1/6(1 + 1/4 + 1/10 + 1/20 + 1/35 +…).

So the number outside the brackets corresponds to the 2^nd term in the original series i.e.

1/2 + 1/6 + 1/12 + 1/20 + 1/30 + …, while the numbers inside, correspond to the reciprocals of the unique digit sequence associated with (x – 1)ⁿ = 0 (where s = 4)

= 1/6 * 3/2 = 1/4 (i.e. 1/2²).

If we continue on this manner the next number to be placed outside the bracket = 1/12 (the 3^rd term of the original series) and the numbers inside the bracket will then represent the reciprocals of the unique number sequence associated with (x – 1)ⁿ = 0 (where s = 5) = 1/12 (1 + 1/5 + 1/15 + 1/35 + 1/70 + …) = 1/12 * 4/3 = 1/9 (i.e. 1/3²).

Using just one more example to illustrate the next number to be placed outside the brackets = 1/20 (the 4^th term of the original series) and the numbers inside corresponds to the reciprocals of the unique number sequence associated with (x – 1)ⁿ = 0 (where s = 6)

= 1/20(1 + 1/6 + 1/21 + 1/56 + 1/126 + …) = 1/20 * 5/4 = 1/16 (i.e. 1/4²).

Note that there is a unique feature to the nature of these products.

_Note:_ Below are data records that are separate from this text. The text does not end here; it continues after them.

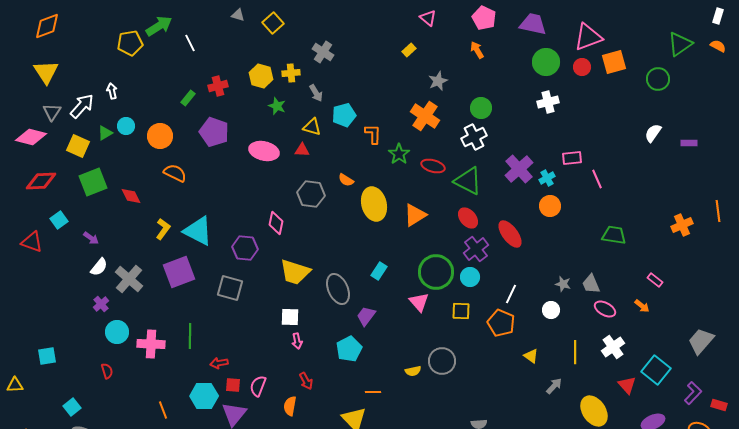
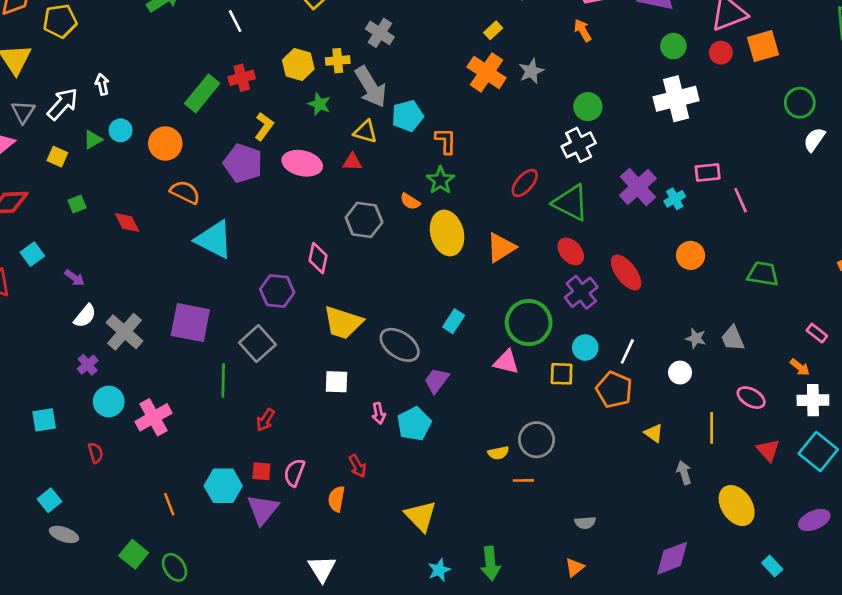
yellow pentagon: (130, 43) -> (60, 21), moved
white line: (190, 43) -> (235, 21), moved
green circle: (546, 62) -> (673, 46), size x0.7
green circle: (658, 79) -> (800, 103), moved
gray arrow: (316, 93) -> (371, 87), size x1.8
green rectangle: (188, 98) -> (202, 93), size x1.8
white cross: (548, 102) -> (676, 99), size x1.5
orange cross: (425, 116) -> (487, 72), moved
purple pentagon: (214, 132) -> (243, 163), moved
yellow square: (78, 146) -> (57, 157), size x0.7
green star: (399, 154) -> (440, 180), moved
red ellipse: (433, 166) -> (525, 183), turned -65
green square: (93, 182) -> (77, 204), size x0.5
orange circle: (550, 206) -> (691, 255), moved
yellow L-shape: (163, 229) -> (264, 126), moved
cyan triangle: (198, 231) -> (214, 240), moved
purple square: (179, 272) -> (190, 323), turned 32
cyan circle: (470, 277) -> (585, 348), moved
gray square: (230, 288) -> (257, 344), turned 32
gray ellipse: (338, 289) -> (400, 345), turned -32
pink triangle: (419, 302) -> (506, 362), turned -35
pink ellipse: (605, 309) -> (751, 398), moved
green line: (190, 336) -> (223, 380), moved
pink arrow: (297, 341) -> (379, 413), moved
pink cross: (151, 344) -> (153, 417), turned -32
white cross: (613, 347) -> (813, 400), moved, turned 35
cyan square: (47, 356) -> (44, 420), moved
red arrow: (219, 363) -> (265, 420), moved, turned -48
red triangle: (627, 385) -> (768, 450), moved
gray arrow: (554, 386) -> (684, 473), turned -60
orange line: (373, 392) -> (523, 480), moved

Take the last one for example where we have 1/20 * 5 * 1/4. Now if we replace the last fraction (1/4) by its reciprocal we obtain 1/20 * 5 * 4 = 1. So instead of dividing 5 by 4 (the sum of the series inside the brackets) we multiply 5 * 4 the resulting product = 1

And this will always be the case! So in the next example, 1/30 * 6/5 = 1/25 (i.e. 1/5²). and 1/30 * 6 * 5 = 1!

There is also another interesting feature. For example in the first case,

1/6 * 3/2 = 1/4 (i.e. 1/2²). However if alternatively, we divide 1/6 by 3/2,

(1/6)/(3/2) = 1/6 * 2/3 = 1/9 (i.e. 1/3²) . And again this feature is universal, where in the former case 1/n² (n = 1, 2, 3,...) results and in the latter case 1/(1 + n)².

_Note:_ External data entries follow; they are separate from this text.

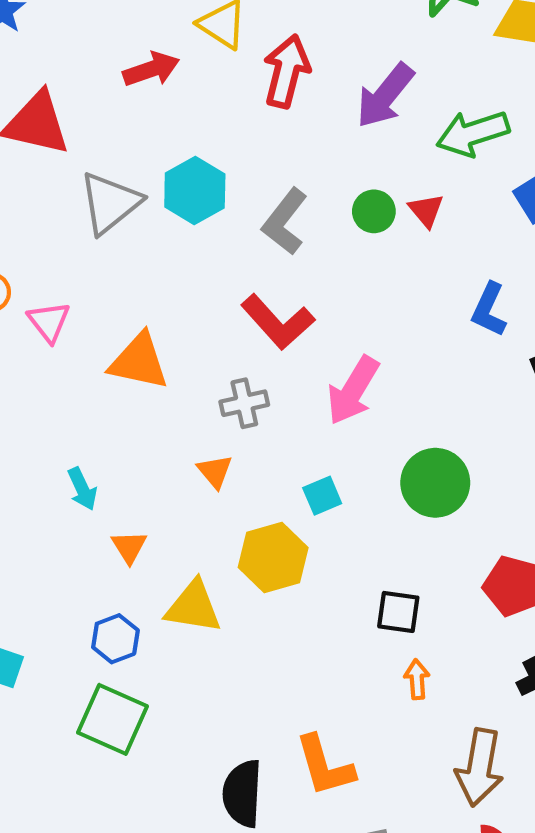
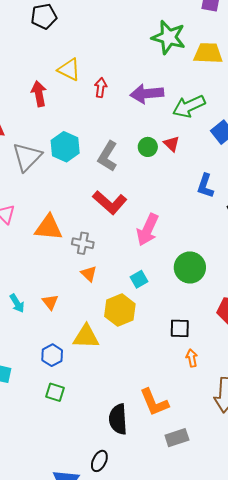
red arrow: (151, 69) -> (39, 94), turned -75
red arrow: (286, 71) -> (101, 88), size x0.6
purple arrow: (385, 96) -> (147, 94), turned 52
gray cross: (244, 403) -> (83, 243), moved, turned 30
cyan arrow: (82, 489) -> (17, 303), moved
orange triangle: (129, 547) -> (50, 302), moved
green square: (112, 719) -> (55, 392), size x0.6

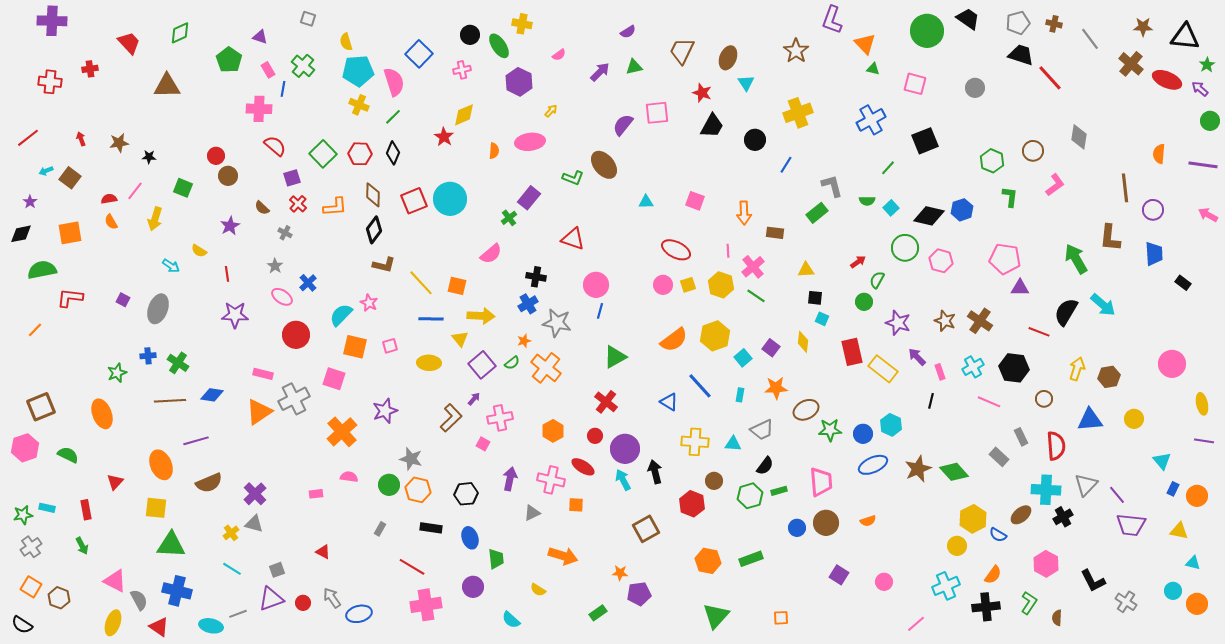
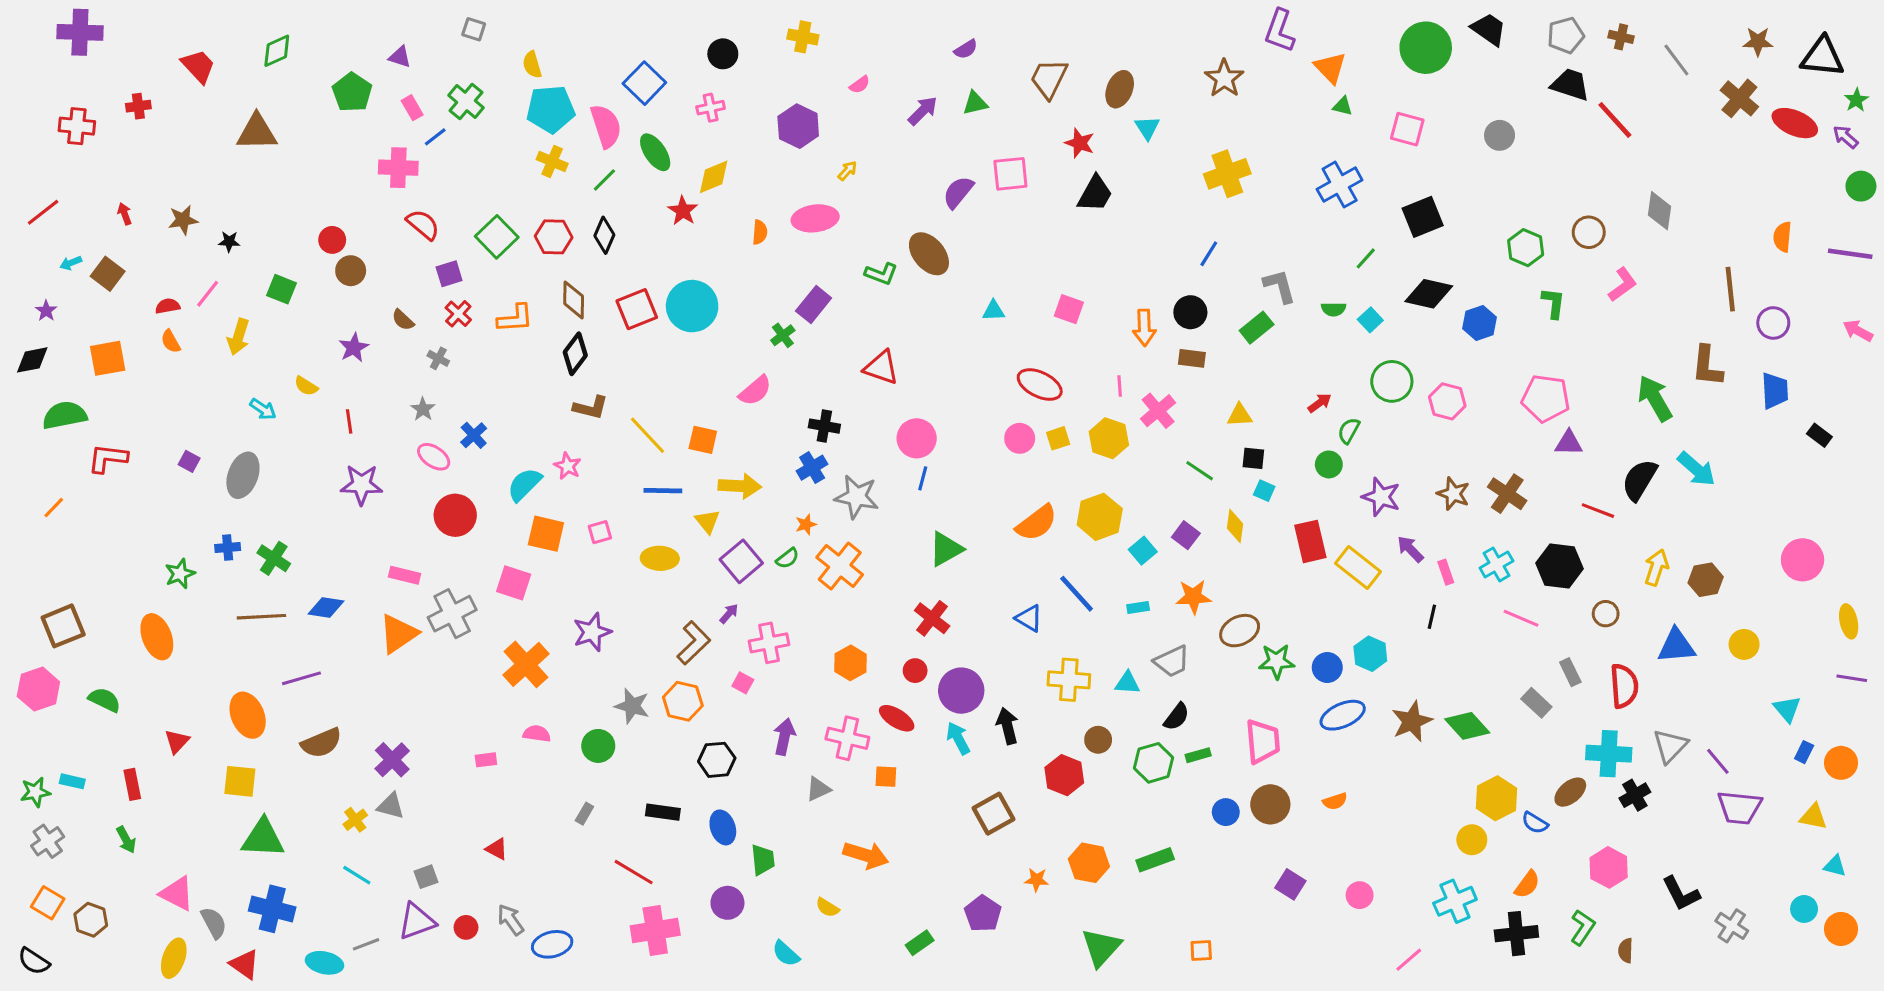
green ellipse: (499, 46) -> (655, 152), moved
blue line: (283, 89) -> (435, 137), turned 42
black circle: (755, 140) -> (1190, 312), moved
black diamond: (929, 216) -> (1429, 294), moved
green line: (756, 296) -> (1200, 471), moved
cyan rectangle: (740, 395) -> (1138, 608), turned 72
orange hexagon: (418, 490) -> (683, 701), moved
orange star: (620, 573) -> (1037, 880), moved
purple pentagon: (639, 594) -> (983, 914), turned -30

Thus as we have seen, 1/20 * 5/4 = 1/16 (i.e. 1/4²). And, 1/20 * 4/5 = 1/25 (i.e. 1/5²). 

By progressing in the manner above we generate the series,

1/1² + 1/2² + 1/3² + 1/4² + … i.e. ζ₁(2) i.e. the Riemann Zeta function for s = 2.

So we started by demonstrating the close links as between the Zeta 1 (Riemann) as terms in horizontal rows and the Zeta 2 function as the corresponding terms in the vertical columns.

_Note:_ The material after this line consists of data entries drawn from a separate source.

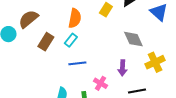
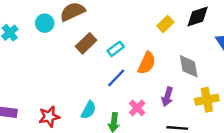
orange semicircle: (75, 18) -> (147, 63), moved
blue line: (77, 63) -> (116, 78), turned -54

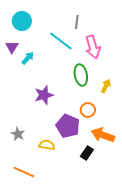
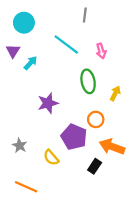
gray line: (77, 22) -> (85, 15), moved
pink arrow: (93, 47) -> (101, 51), size x0.6
yellow semicircle: (47, 145) -> (51, 157), turned -140

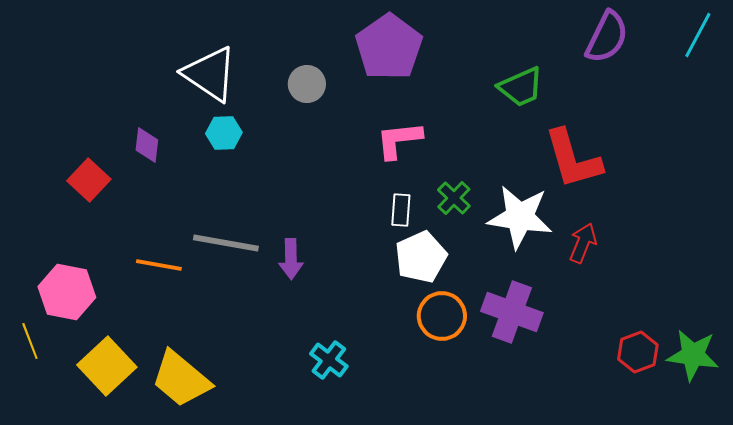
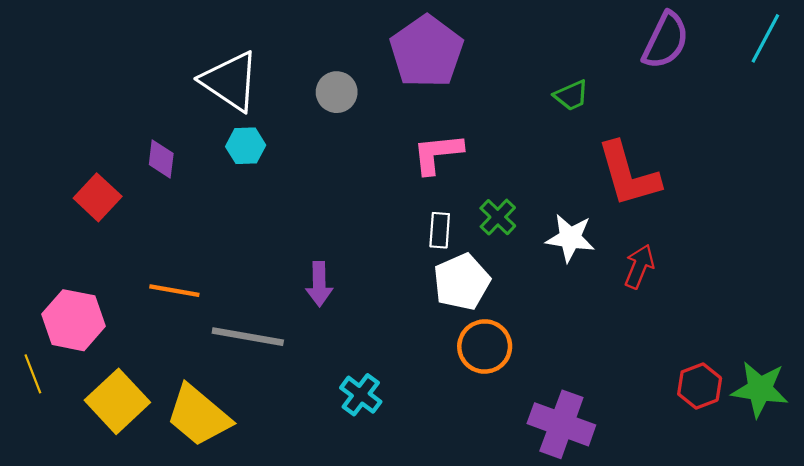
green trapezoid: (521, 87) -> (571, 95), size x0.7
white star: (520, 217) -> (570, 238), size x0.7
gray line: (226, 243) -> (248, 337), moved
purple cross: (512, 312) -> (561, 424), moved

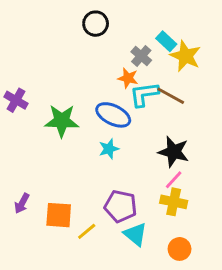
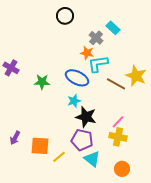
yellow star: (185, 56) -> (136, 76), moved
brown line: (171, 96) -> (116, 84), moved
green star: (62, 121) -> (42, 82), size x0.7
black star: (174, 152) -> (86, 117), moved

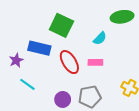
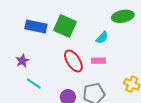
blue rectangle: (39, 48) -> (36, 27), moved

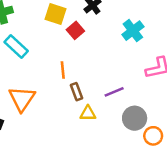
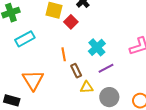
cyan cross: (133, 31) -> (97, 47), moved
cyan rectangle: (16, 46) -> (25, 39), turned -66
gray circle: (135, 118) -> (109, 97), moved

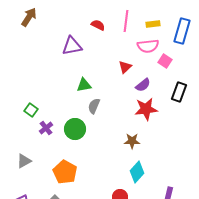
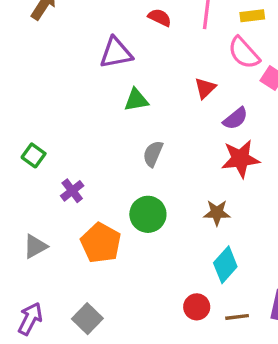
pink semicircle: (148, 46) -> (244, 53), turned 55
green triangle: (84, 85) -> (136, 100), moved
green square: (31, 110) -> (34, 155), moved
green circle: (75, 129) -> (148, 214), moved
orange pentagon: (65, 172) -> (101, 243), moved

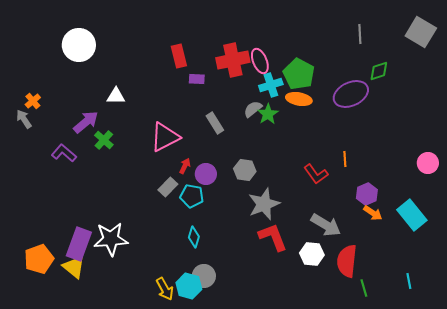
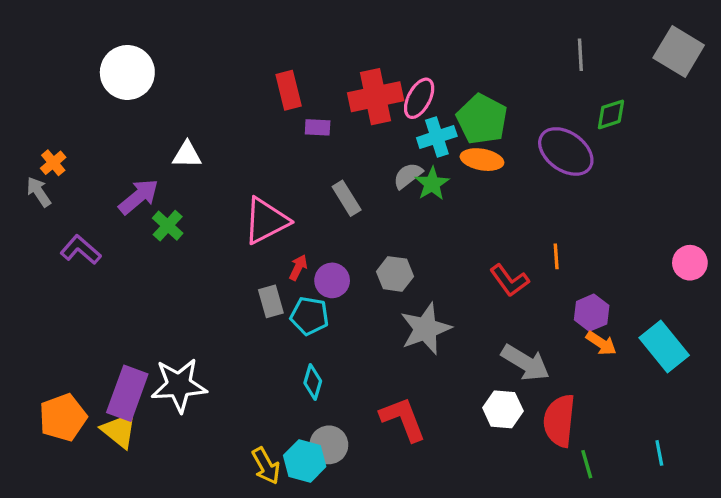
pink ellipse: (260, 61) -> (419, 98), turned 50
purple ellipse: (351, 94) -> (566, 151), turned 60
purple L-shape: (64, 153) -> (81, 250), moved
gray rectangle: (168, 187) -> (271, 301), turned -60
red L-shape: (273, 237) -> (403, 419), moved

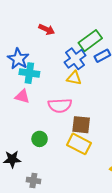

And now we have been able to demonstrate very close links as between the alternative Zeta 2 function - as the sums of reciprocals corresponding to the unique number sequences associated with the general polynomial expression (x – 1)ⁿ = 0 - and the Zeta 1 (Riemann) function.